[Assigned task]: The line containing "left hip: (866, 285)" marks the start of the required copy, which runs to the final line of the entries; return those lines exactly, without any pictures.

(Dataset records)
▼▼▼

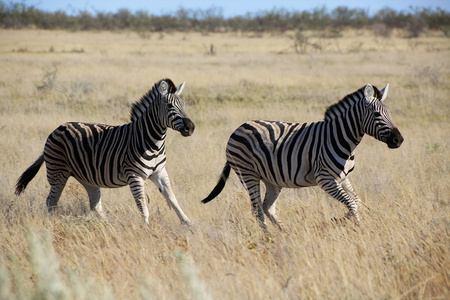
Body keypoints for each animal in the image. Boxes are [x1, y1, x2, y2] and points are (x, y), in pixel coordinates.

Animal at [15, 78, 195, 225]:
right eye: (169, 106)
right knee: (51, 201)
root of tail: (57, 128)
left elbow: (172, 199)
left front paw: (188, 223)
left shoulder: (160, 172)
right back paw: (53, 223)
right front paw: (147, 230)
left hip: (86, 177)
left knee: (94, 204)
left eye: (185, 105)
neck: (152, 142)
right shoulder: (134, 176)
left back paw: (108, 226)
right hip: (57, 173)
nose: (190, 127)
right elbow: (143, 207)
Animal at [201, 83, 404, 229]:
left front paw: (340, 219)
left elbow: (356, 201)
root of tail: (239, 127)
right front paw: (357, 226)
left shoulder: (344, 178)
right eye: (377, 114)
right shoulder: (325, 179)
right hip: (247, 173)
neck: (341, 138)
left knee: (267, 207)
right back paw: (268, 238)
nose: (399, 140)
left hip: (271, 179)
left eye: (389, 113)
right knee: (257, 210)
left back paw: (284, 233)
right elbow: (351, 203)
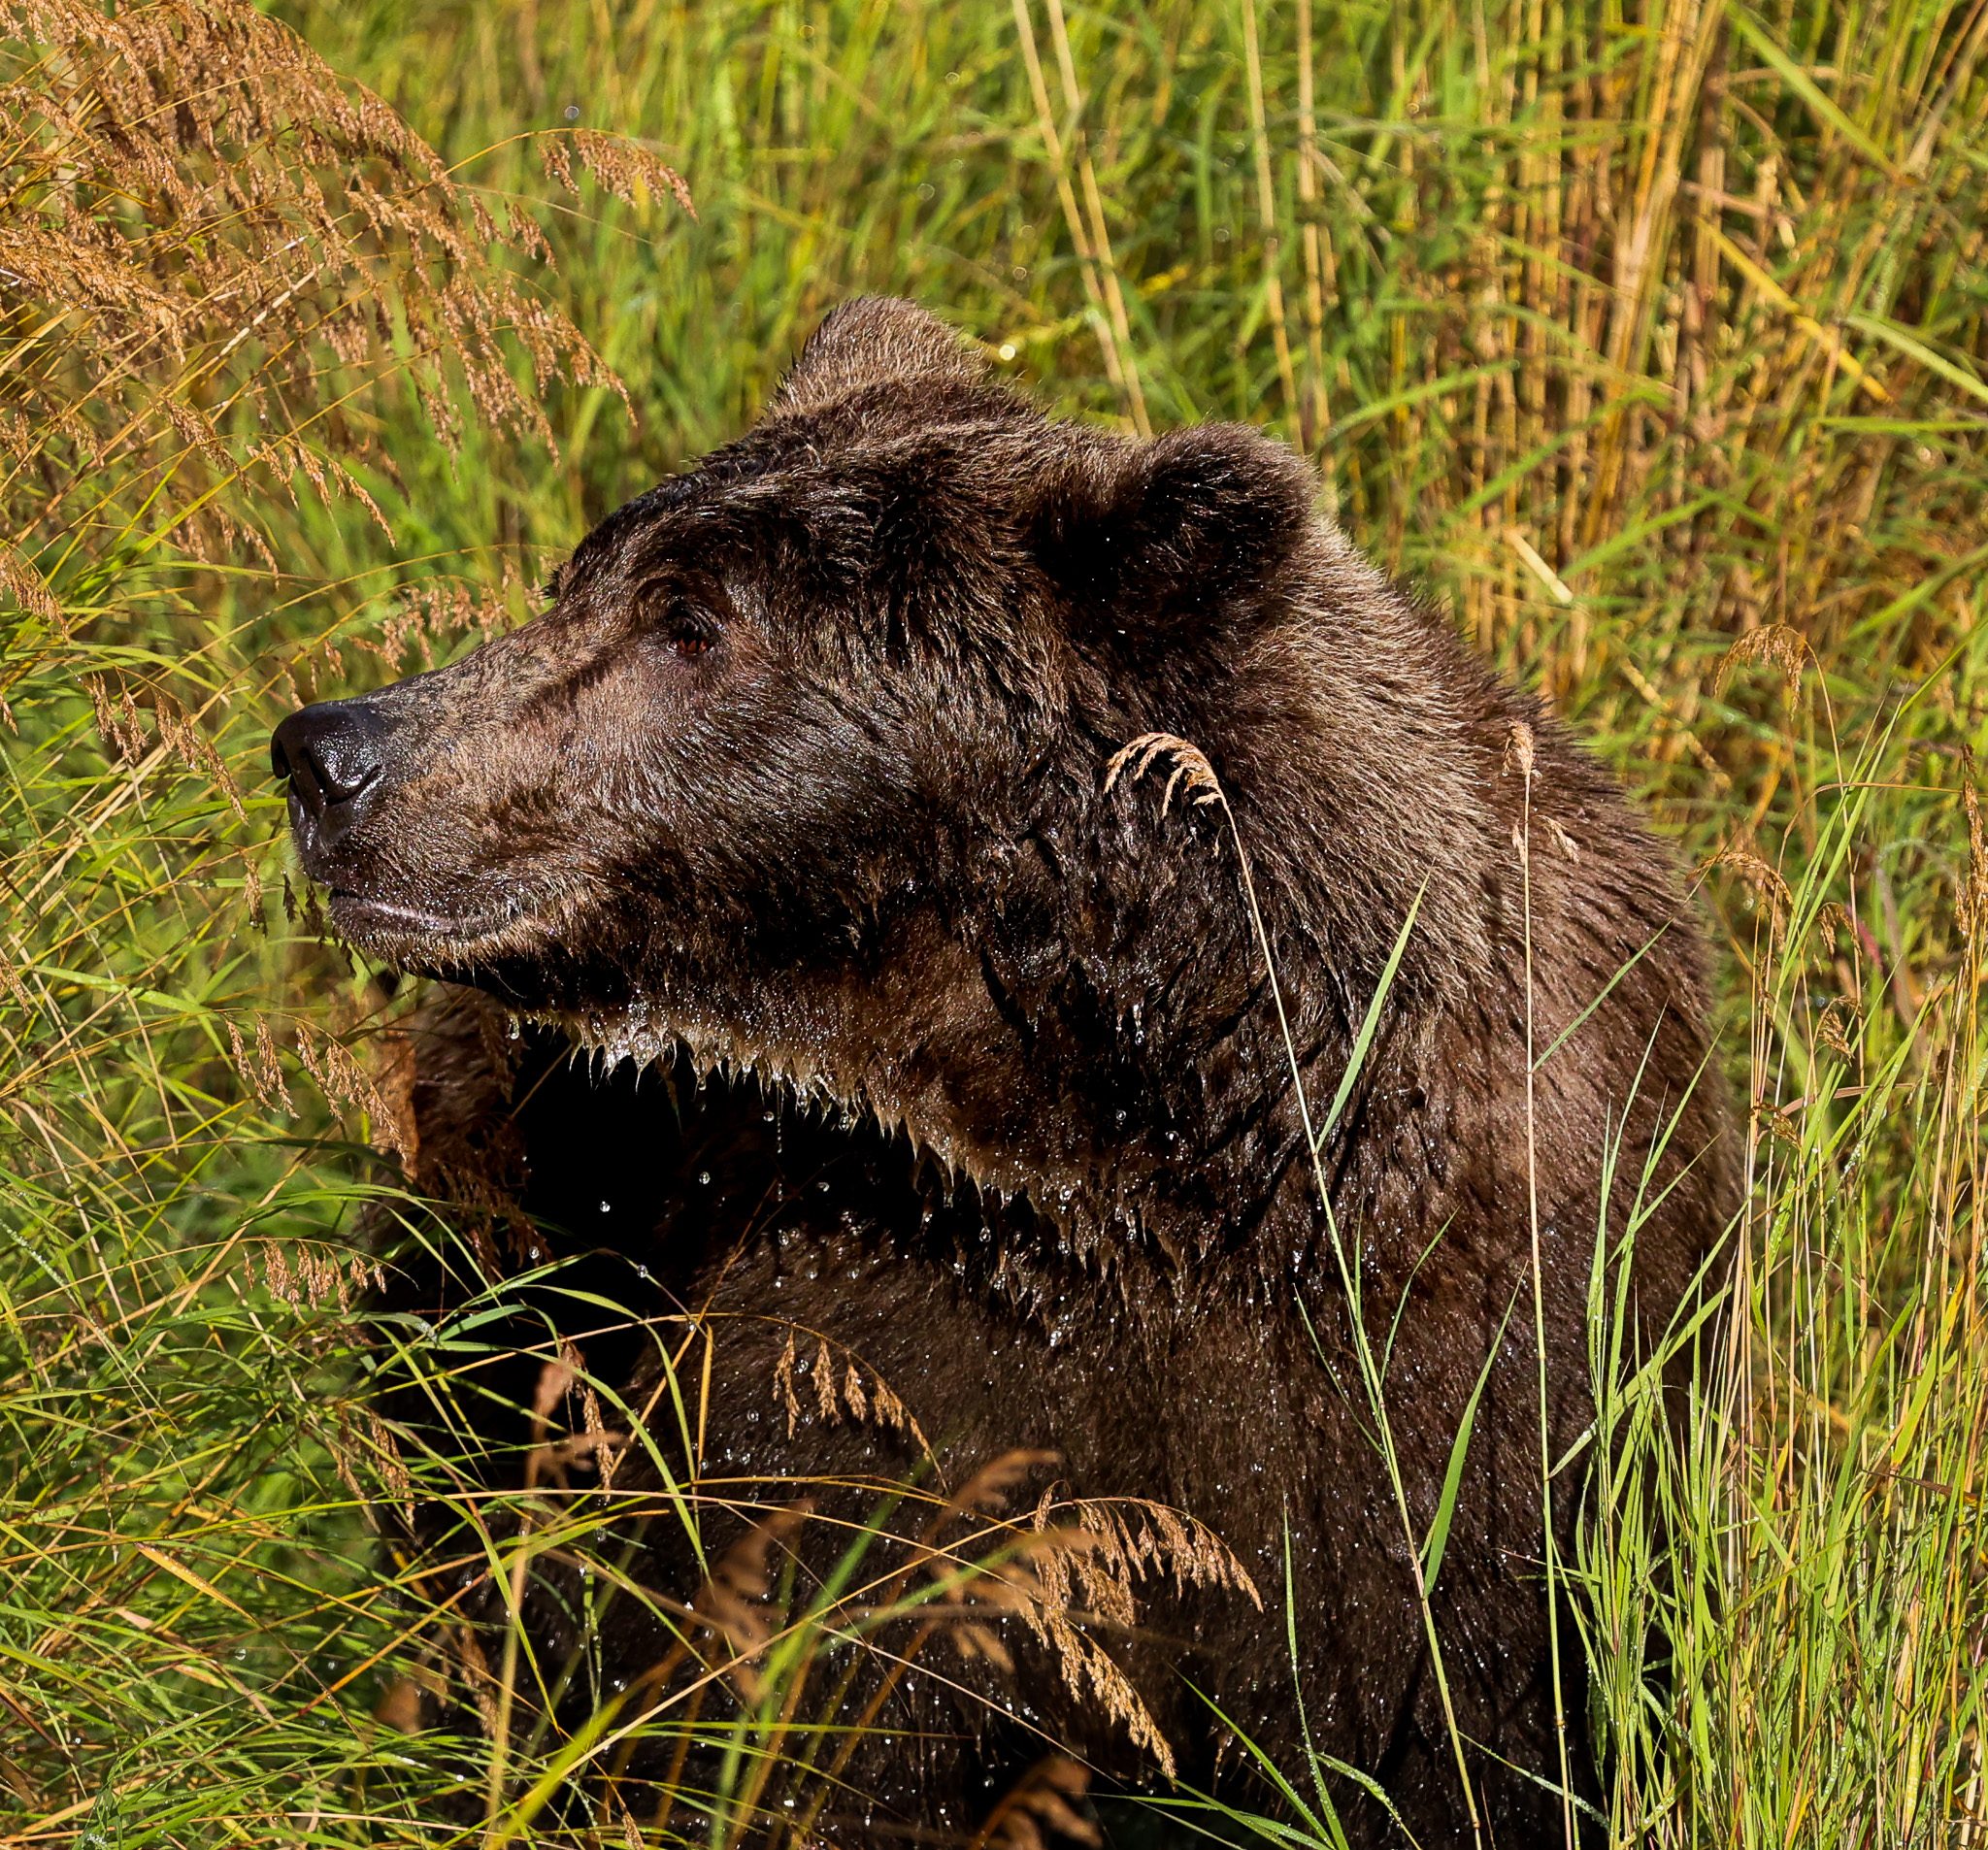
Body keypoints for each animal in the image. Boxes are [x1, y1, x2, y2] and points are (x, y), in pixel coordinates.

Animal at [272, 297, 1735, 1847]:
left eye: (691, 621)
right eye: (579, 579)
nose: (329, 752)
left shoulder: (1481, 1399)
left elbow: (1457, 1730)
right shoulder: (877, 1343)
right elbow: (821, 1699)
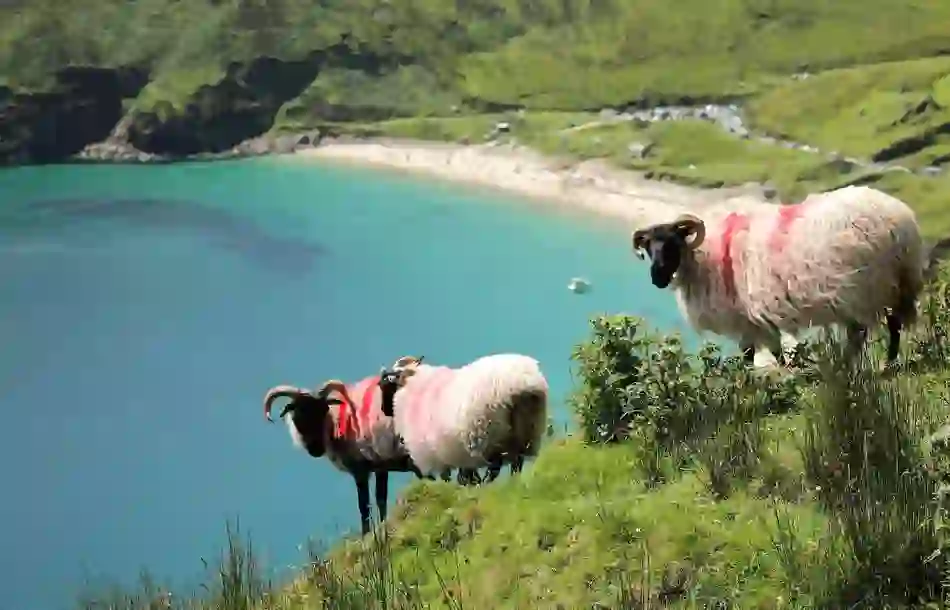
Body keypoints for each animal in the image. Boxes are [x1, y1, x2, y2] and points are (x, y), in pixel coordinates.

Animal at [264, 377, 430, 536]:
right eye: (299, 412)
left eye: (324, 410)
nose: (316, 449)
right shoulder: (381, 466)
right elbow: (381, 499)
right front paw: (382, 527)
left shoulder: (360, 469)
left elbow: (364, 506)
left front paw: (367, 535)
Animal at [378, 353, 549, 483]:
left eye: (385, 385)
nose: (384, 410)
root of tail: (522, 381)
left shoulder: (436, 454)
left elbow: (453, 478)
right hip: (527, 429)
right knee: (516, 462)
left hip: (487, 433)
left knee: (495, 467)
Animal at [630, 185, 925, 368]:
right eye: (648, 247)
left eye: (672, 244)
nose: (657, 278)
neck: (706, 256)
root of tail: (900, 220)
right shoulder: (756, 318)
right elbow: (772, 351)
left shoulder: (748, 318)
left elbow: (755, 354)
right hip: (893, 282)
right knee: (890, 324)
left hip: (866, 285)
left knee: (869, 330)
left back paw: (868, 364)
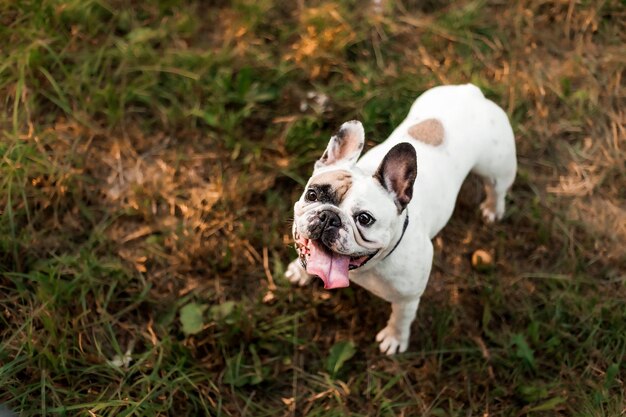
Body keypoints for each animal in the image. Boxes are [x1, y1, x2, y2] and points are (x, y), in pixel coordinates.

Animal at [286, 83, 516, 354]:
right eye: (312, 194)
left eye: (364, 219)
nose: (329, 217)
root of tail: (470, 92)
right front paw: (299, 271)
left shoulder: (408, 297)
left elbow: (401, 318)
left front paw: (394, 339)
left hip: (498, 168)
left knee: (497, 189)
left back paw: (492, 209)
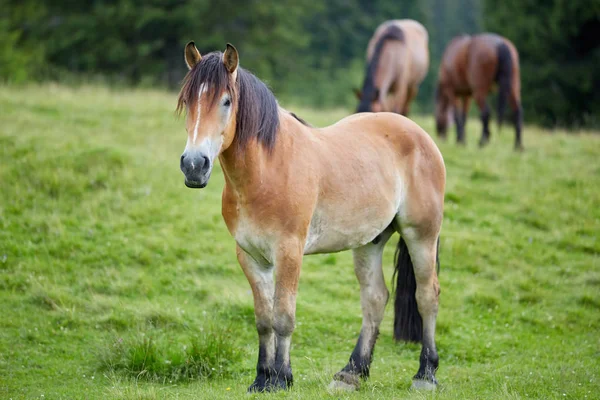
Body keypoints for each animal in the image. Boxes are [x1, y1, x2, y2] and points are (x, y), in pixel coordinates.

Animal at [178, 42, 446, 392]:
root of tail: (420, 135)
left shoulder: (289, 252)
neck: (266, 170)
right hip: (370, 241)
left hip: (422, 235)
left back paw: (425, 374)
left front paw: (281, 377)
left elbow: (283, 317)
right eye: (187, 101)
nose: (194, 165)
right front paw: (262, 378)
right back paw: (351, 372)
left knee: (427, 296)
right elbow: (263, 319)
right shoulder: (250, 256)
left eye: (226, 101)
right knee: (375, 298)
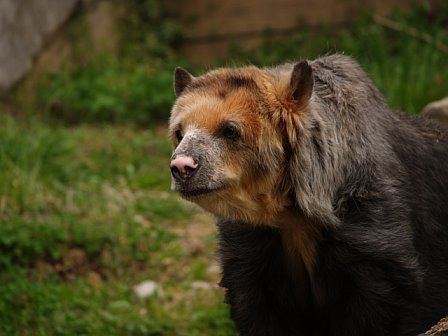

▲▲▲

[Output for this exercise]:
left hip: (866, 285)
left knee: (869, 330)
left back paw: (868, 364)
Body keypoints for each animal in the image. Boxes are [x1, y1, x2, y2] and points are (x, y), in pixel coordinates.

Animal at [286, 83, 516, 354]:
right eye: (312, 194)
left eye: (364, 219)
nose: (329, 217)
root of tail: (470, 92)
right front paw: (299, 271)
left shoulder: (408, 297)
left elbow: (401, 318)
left front paw: (394, 339)
left hip: (498, 168)
left knee: (497, 189)
left back paw: (492, 209)
Body keypoints for each animal in the image. Boxes are [x1, y1, x2, y2] and points are (x, y), in pixel coordinates.

Animal at [178, 42, 446, 392]:
root of tail: (420, 135)
left shoulder: (289, 252)
neck: (266, 170)
right hip: (370, 241)
left hip: (422, 235)
left back paw: (425, 374)
left front paw: (281, 377)
left elbow: (283, 317)
right eye: (187, 101)
nose: (194, 165)
right front paw: (262, 378)
right back paw: (351, 372)
left knee: (427, 296)
right elbow: (263, 319)
right shoulder: (250, 256)
left eye: (226, 101)
right knee: (375, 298)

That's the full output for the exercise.